SB 9 would allow up to four units on SFR lots. SB10 does not mandate any changes to local land use. Instead, it enables local governments to change their zoning rules much more quickly to allow housing developments with up to 10 units if they’re located in areas well-served by mass transit.
SB 9 has numerous exceptions and limitations that are designed to preserve rental and low-income housing, deter speculators, guard against displacement and retain local governments’ control over design standards while also preventing local officials from adopting rules that undermine the law. These include:
- The zoning changes apply only to urban areas or urban clusters. Farms, wetlands, lots at high risk of fire or flooding and sites in historic districts are among those that are specifically exempt.
- Units reserved for low-income housing or that had been rented within the previous three years could not be altered or demolished. The point is to avoid reducing the supply of rental and affordable units.
- Local governments can still impose safety standards and regulate the appearance of units and, to some degree, their placement on a lot. They cannot, however, require more than one off-street parking spot per unit, or any off-street parking if the units are within half a mile of public transit.
- Units built under the terms of this act may not be offered for short-term rentals.
- Anyone applying to subdivide a lot must commit to living in one of the units there for at least three years.

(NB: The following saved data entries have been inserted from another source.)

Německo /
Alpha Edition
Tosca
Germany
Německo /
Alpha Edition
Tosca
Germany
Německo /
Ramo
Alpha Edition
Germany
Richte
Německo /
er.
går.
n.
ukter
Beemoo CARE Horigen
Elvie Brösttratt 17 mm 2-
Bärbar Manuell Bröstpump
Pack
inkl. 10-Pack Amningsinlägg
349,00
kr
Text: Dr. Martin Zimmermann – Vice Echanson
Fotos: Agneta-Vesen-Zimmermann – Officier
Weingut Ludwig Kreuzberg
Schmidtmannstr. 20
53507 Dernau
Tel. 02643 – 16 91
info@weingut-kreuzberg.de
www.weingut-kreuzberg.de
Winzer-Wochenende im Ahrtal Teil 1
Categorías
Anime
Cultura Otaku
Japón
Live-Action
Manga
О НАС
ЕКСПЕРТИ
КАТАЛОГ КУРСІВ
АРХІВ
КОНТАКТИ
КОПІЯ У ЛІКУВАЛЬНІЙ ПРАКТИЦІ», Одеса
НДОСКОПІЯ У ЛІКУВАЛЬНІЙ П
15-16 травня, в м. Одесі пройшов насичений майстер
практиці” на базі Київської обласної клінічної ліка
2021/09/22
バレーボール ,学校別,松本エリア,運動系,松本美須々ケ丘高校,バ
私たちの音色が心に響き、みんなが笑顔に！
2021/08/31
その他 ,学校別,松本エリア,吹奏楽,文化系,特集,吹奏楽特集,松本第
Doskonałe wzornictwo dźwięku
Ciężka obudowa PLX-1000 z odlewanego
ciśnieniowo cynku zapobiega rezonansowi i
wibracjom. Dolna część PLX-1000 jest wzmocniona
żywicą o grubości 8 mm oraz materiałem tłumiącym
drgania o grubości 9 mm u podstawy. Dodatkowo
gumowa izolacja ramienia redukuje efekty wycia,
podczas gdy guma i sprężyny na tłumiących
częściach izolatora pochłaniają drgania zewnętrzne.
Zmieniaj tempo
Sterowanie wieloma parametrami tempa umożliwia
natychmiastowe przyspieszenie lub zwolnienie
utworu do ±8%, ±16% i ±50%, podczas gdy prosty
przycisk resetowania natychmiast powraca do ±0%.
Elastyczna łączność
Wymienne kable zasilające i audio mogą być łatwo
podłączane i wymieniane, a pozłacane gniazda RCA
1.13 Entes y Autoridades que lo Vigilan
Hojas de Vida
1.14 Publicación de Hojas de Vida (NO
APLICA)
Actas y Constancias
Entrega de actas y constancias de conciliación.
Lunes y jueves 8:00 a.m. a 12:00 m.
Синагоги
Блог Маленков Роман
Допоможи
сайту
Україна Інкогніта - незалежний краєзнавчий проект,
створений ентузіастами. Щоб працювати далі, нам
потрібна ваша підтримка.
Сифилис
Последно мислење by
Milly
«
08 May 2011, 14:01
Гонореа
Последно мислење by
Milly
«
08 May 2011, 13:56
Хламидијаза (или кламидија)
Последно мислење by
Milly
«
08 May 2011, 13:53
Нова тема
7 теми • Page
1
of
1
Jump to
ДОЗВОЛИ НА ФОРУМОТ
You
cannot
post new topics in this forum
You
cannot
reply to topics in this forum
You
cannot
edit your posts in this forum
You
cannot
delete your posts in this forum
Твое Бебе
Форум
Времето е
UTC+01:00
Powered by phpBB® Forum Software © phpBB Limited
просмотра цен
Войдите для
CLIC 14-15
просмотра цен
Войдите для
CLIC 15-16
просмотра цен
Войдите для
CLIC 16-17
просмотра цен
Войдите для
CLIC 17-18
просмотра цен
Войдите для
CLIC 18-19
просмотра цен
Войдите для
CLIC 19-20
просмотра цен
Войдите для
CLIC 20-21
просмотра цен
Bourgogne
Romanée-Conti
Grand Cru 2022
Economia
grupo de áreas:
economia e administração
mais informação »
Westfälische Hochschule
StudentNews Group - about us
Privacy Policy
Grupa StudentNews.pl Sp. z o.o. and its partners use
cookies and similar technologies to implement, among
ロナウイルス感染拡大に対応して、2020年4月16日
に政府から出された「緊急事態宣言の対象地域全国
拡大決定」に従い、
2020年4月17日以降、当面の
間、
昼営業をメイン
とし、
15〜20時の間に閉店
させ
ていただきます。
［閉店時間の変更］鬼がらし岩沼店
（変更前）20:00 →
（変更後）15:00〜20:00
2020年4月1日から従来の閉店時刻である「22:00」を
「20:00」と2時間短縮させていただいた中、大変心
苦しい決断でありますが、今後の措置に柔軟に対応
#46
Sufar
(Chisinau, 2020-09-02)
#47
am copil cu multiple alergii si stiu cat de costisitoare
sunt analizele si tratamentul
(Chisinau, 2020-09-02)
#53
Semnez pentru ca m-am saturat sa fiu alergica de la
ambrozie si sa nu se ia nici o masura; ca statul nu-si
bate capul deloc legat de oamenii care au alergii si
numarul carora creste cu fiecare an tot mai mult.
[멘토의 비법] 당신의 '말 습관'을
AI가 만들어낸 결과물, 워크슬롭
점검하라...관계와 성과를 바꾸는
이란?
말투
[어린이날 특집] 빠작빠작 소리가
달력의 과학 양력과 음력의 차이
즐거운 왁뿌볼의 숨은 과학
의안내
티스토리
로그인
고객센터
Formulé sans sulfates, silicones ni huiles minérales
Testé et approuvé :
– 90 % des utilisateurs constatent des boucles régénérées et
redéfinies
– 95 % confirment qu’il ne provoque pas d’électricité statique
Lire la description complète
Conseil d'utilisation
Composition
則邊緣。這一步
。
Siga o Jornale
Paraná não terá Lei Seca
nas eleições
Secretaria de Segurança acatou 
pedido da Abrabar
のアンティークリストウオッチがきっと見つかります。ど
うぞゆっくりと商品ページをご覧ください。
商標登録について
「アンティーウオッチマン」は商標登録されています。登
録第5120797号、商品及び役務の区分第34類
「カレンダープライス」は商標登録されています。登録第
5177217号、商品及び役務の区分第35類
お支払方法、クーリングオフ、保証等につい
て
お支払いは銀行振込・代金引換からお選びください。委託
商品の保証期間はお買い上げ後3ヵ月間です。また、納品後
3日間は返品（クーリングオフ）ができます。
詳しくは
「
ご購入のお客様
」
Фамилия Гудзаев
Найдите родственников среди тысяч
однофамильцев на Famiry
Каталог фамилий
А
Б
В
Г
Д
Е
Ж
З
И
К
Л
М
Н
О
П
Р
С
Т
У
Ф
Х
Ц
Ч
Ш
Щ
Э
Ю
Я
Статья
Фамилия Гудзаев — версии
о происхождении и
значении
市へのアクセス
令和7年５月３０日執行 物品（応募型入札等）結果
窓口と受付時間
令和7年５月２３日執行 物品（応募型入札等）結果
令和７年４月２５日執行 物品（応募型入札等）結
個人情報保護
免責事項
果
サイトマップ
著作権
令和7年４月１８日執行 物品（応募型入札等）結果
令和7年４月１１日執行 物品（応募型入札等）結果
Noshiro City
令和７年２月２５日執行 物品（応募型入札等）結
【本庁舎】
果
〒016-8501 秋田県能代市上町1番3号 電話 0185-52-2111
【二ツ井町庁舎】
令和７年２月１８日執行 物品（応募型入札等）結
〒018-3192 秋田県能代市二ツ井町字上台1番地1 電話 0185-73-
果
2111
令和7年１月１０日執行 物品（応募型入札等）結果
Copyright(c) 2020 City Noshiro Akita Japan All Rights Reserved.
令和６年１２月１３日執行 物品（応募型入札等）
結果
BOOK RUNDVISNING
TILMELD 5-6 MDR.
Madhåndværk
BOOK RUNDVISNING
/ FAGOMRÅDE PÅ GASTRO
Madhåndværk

- The subdivided lots have to be at least 1,200 square feet each and roughly the same size. Cities would have to permit units to be at least 800 square feet, and could not bar them from being adjacent or connected.
Although property owners would have new rights under SB 9, local governments still have to approve plans and building permits. As anyone who’s been through that process can attest, it can take months to pass through that gantlet.
Local governments will decide for themselves whether to adopt the denser zones that SB 10 allows for “transit rich” or urban “infill” areas. And even if they do adopt new zoning rules, each proposed development would have to go through the usual approval process.